TEXTO DE ORIGEM.
◇ ◇ ◇ ◇

Os 'cristãos' que falam em defesa de crianças, mas fazem um menino sangrar

Ricardo Alexandre*

Colaboração para o TAB, de Jundiaí (SP)

04/11/2022 14h25

Tenho um grupo caseiro de estudo bíblico e de oração na cidade onde moro, Jundiaí, interior de São Paulo. Ontem, no período de orações, minha filha de 15 anos pediu a palavra e sugeriu que nosso grupo orasse por um colega de escola que havia se ferido depois que uma pedra atirada por manifestantes bolsonaristas estilhaçou a janela do ônibus onde ele estava. Um vídeo do menino sangrando, e dos manifestantes cercando e invadindo o ônibus, já circulava pela internet àquela altura.

◇ ◇ ◇ ◇

LINHAS FORNECIDAS.
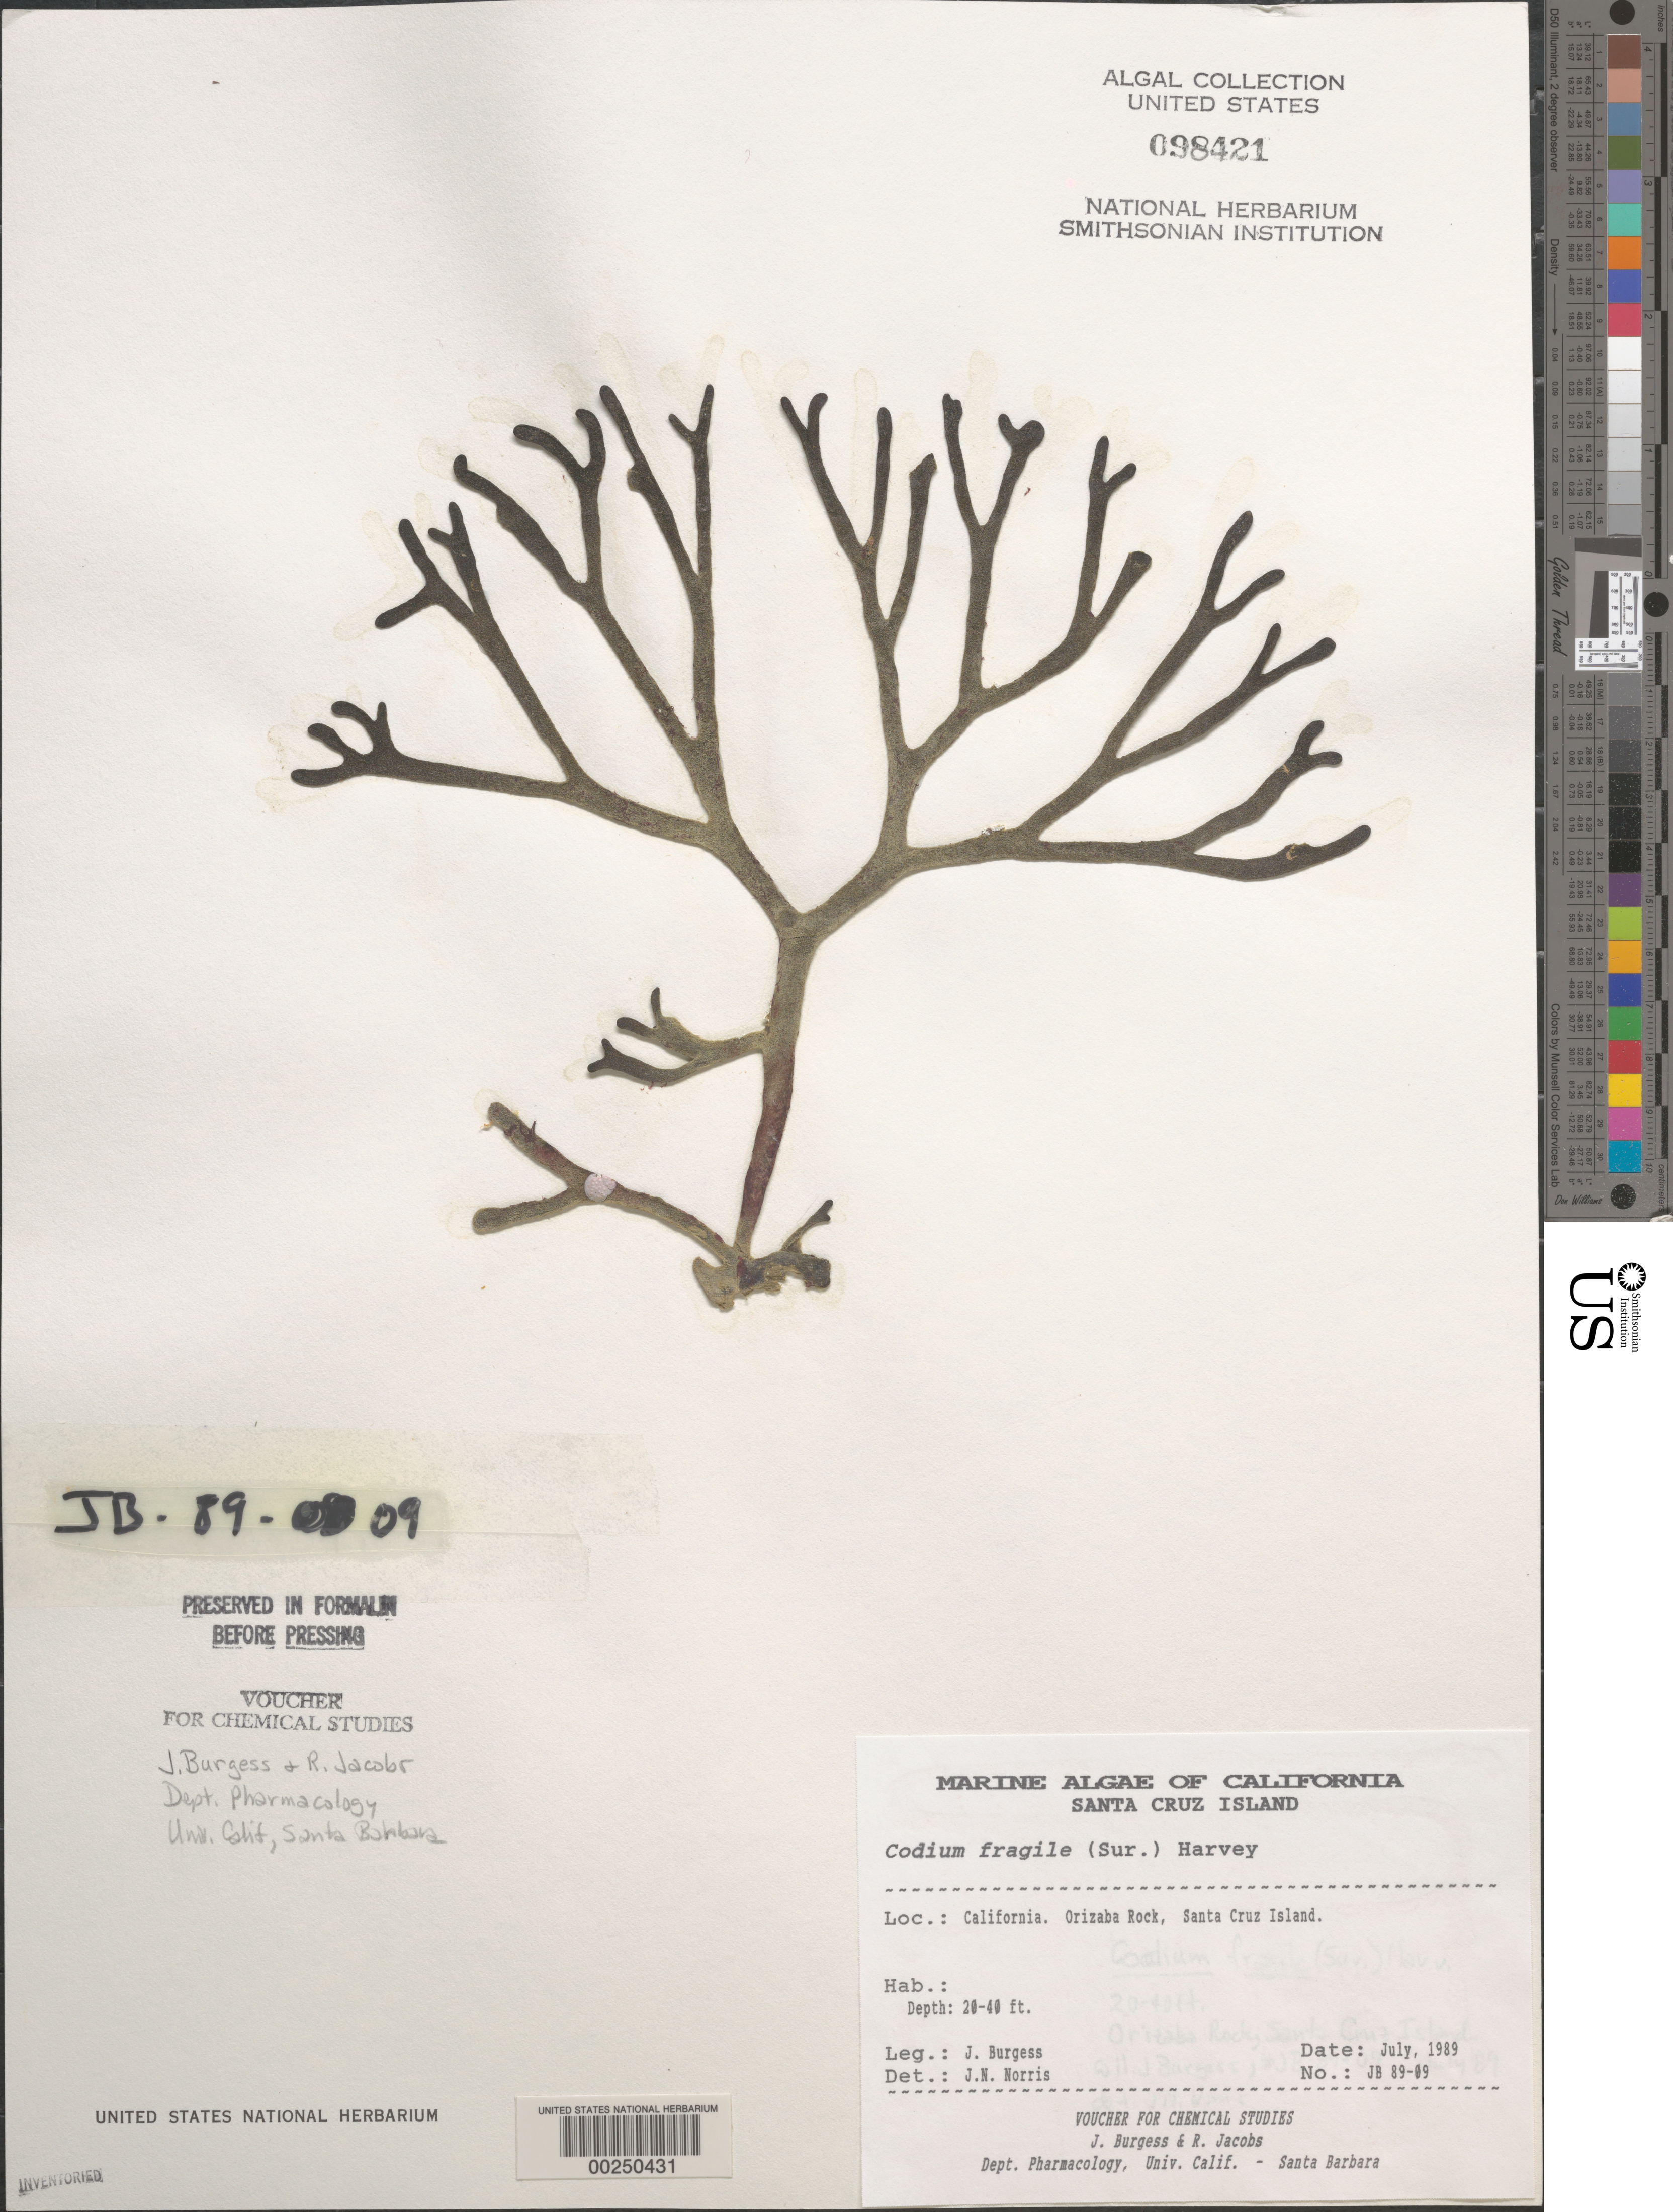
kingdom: Plantae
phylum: Chlorophyta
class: Ulvophyceae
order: Bryopsidales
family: Codiaceae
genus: Codium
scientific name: Codium fragile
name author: (Suringar) P. Hariot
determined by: Norris, James N.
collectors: J. Burgess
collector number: JB 89-09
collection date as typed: Jul 1989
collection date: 1989-07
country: United States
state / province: California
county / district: Santa Barbara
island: Santa Cruz Island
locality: Orizaba Rock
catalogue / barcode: US 98421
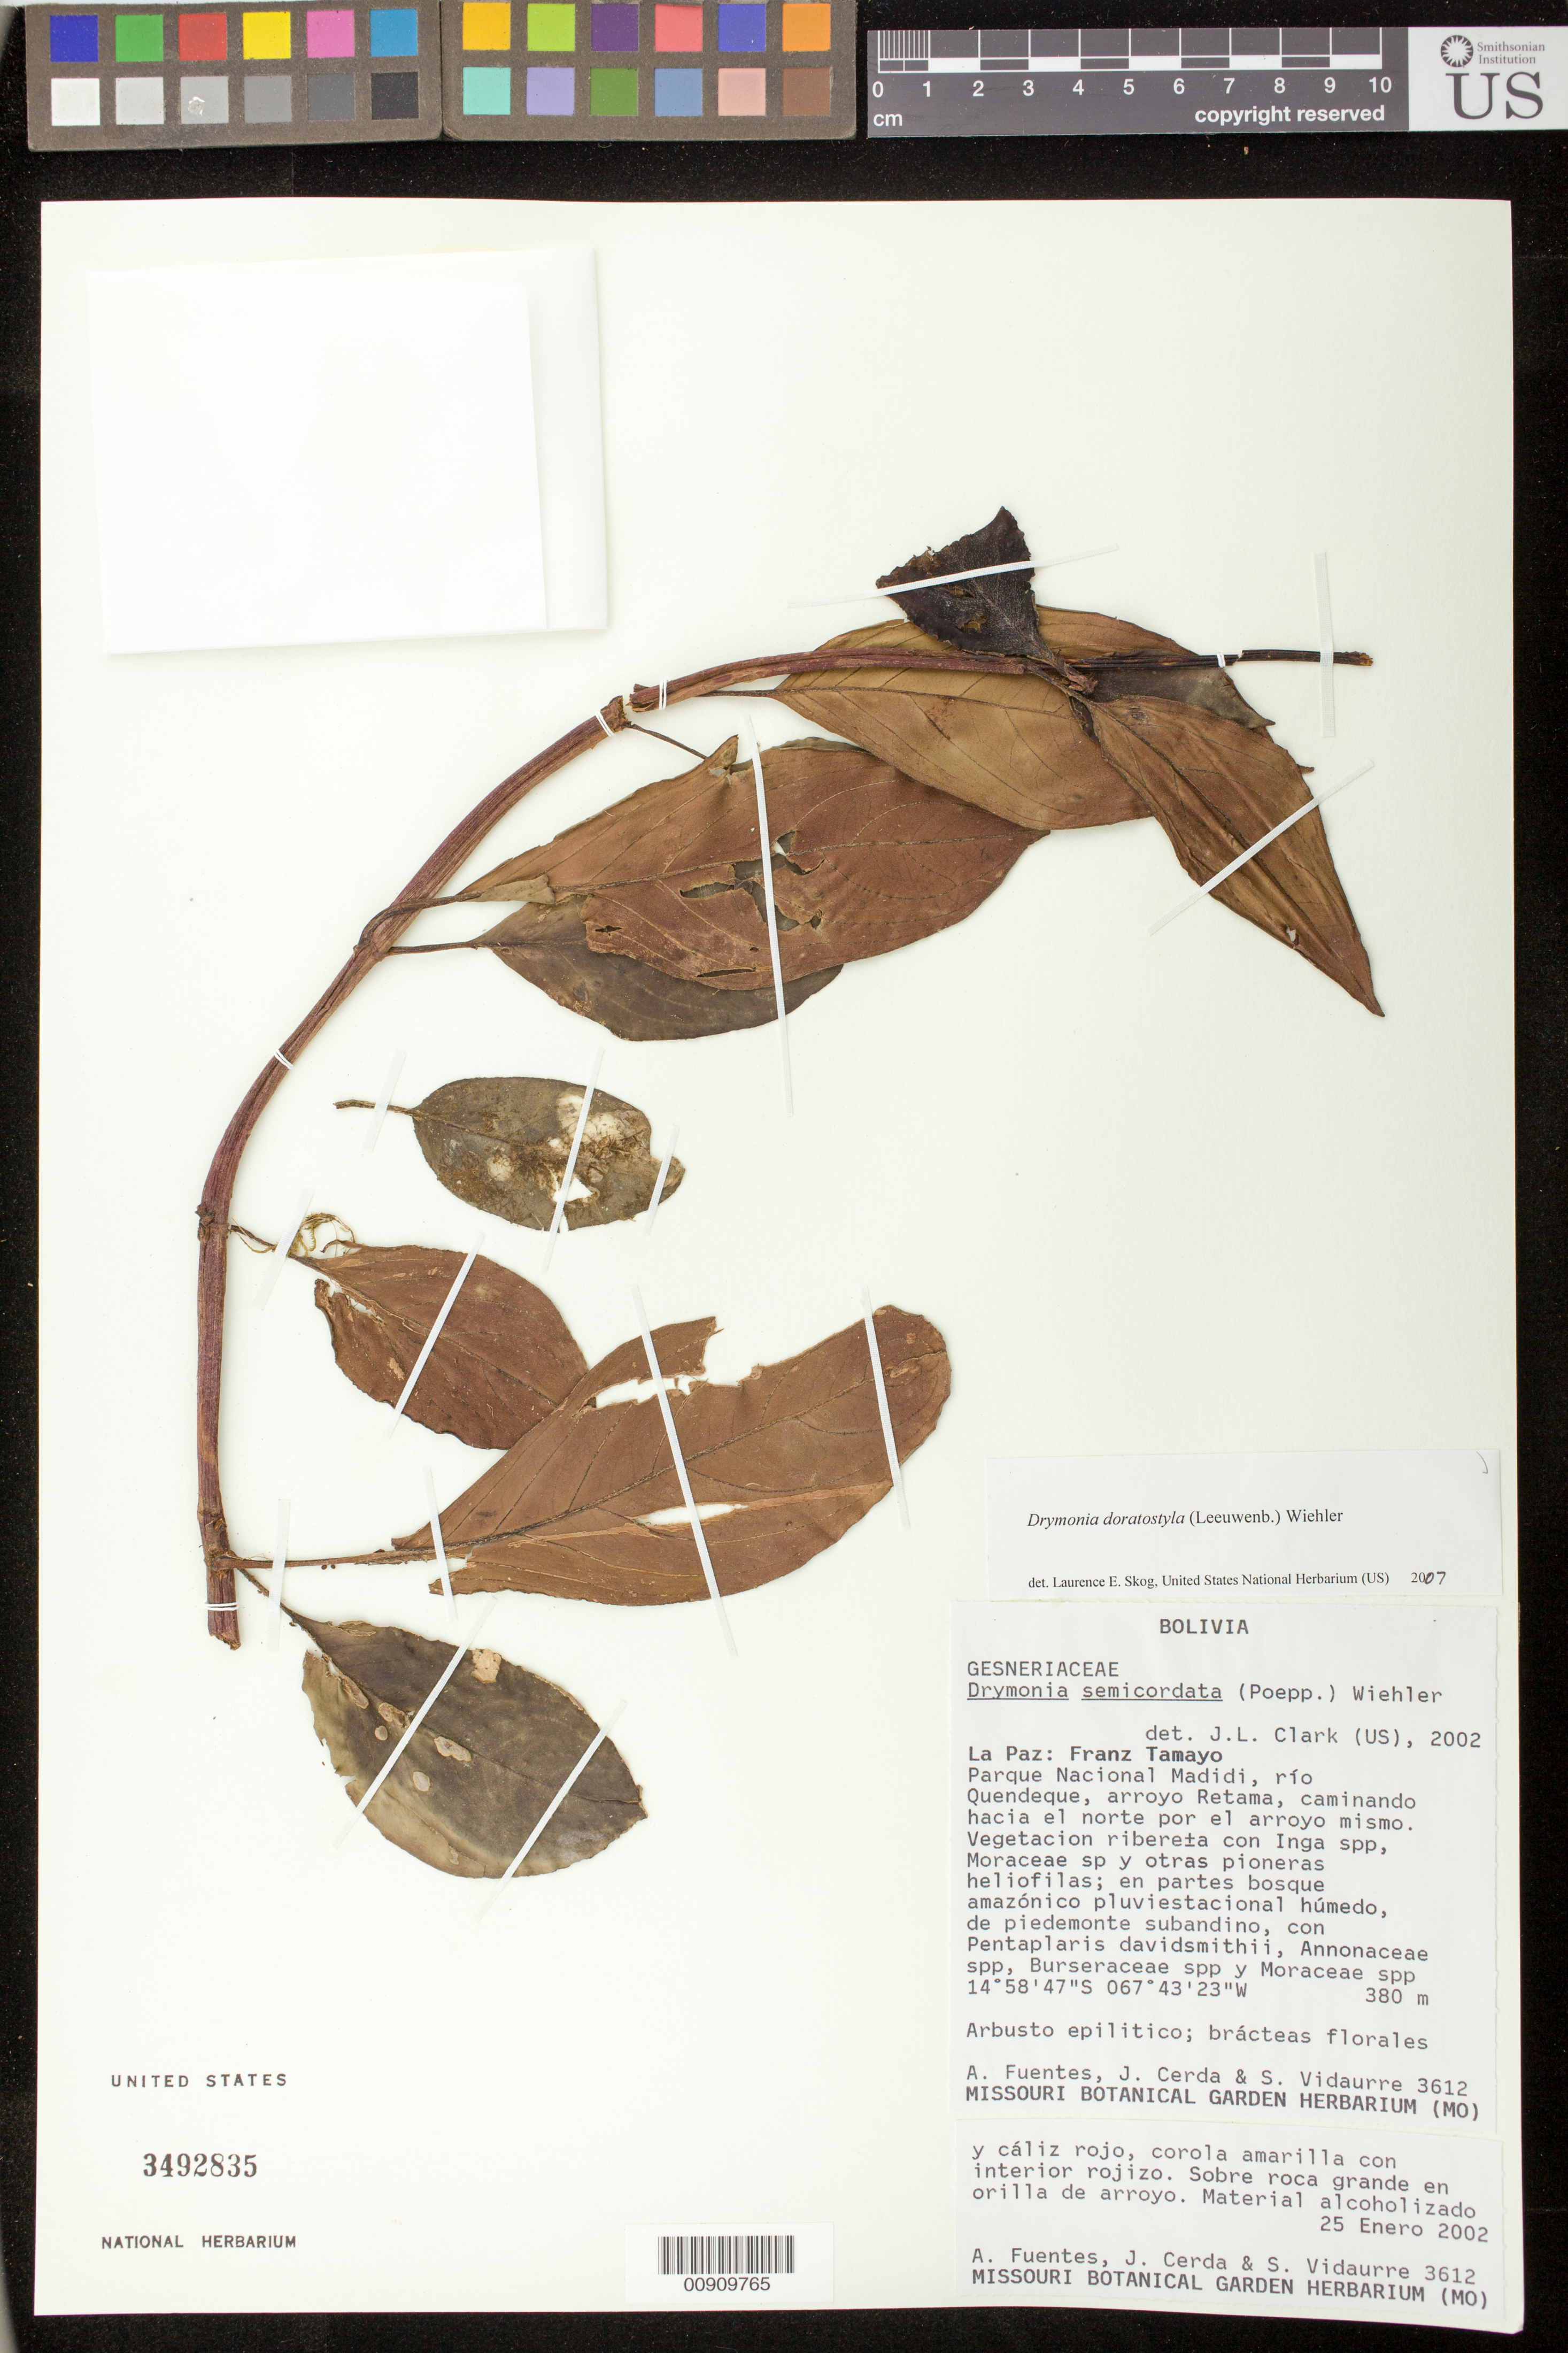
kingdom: Plantae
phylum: Tracheophyta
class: Magnoliopsida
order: Lamiales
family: Gesneriaceae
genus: Drymonia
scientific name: Drymonia doratostyla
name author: (Leeuwenb.) Wiehler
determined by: Skog, Laurence E.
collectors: A. Fuentes, J. Cerda & S. Vidaurre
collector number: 3612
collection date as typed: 25 Jan 2002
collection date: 2002-01-25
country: Bolivia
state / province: La Paz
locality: La Paz: Franz Tamayo. Parque Nacional Madidi, río Quendeque, arroyo Retama, caminando hacia el norte por el arroyo mismo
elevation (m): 380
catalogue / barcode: US 3492835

◇ ◇ ◇ ◇

LISTA DE TAREFAS.
• a. No texto sobre o menino ferido no ônibus, quantos anos tinha a filha que pediu a palavra durante as orações?
• b. Prossiga o texto sobre o menino ferido no ônibus a partir da última frase apresentada.

RESPOSTAS.
• a. Ela tinha 15 anos.

• b.
Pais, professores e colegas ficaram assustados — porque não é possível chegar à escola técnica onde ela estuda sem, de alguma forma, passar pela manifestação montada em frente ao 12º Grupo de Artilharia de Campanha da cidade. As aulas, que já estavam ocorrendo de forma caótica desde o resultado do segundo turno, foram suspensas. Minha filha pedia ao nosso pequeno grupo para que orássemos para que o problema se resolvesse e que ninguém mais se ferisse.

Perguntei a ela se essa situação chegou a ser discutida na escola, de alguma forma. Ela disse que não, porque os professores dizem que "falar sobre política pode trazer problemas". Dentro do carro, tentei explicar que tudo é político, inclusive não falar sobre política. Tentei conversar a respeito do paradoxo evidente entre uma manifestação democrática em defesa de uma intervenção antidemocrática. Mas havia outros paradoxos se avolumando: brasileiros "em defesa das nossas crianças" e "das nossas famílias" fazendo um menino sangrar e impedindo que minha filha e seus colegas pudessem estudar.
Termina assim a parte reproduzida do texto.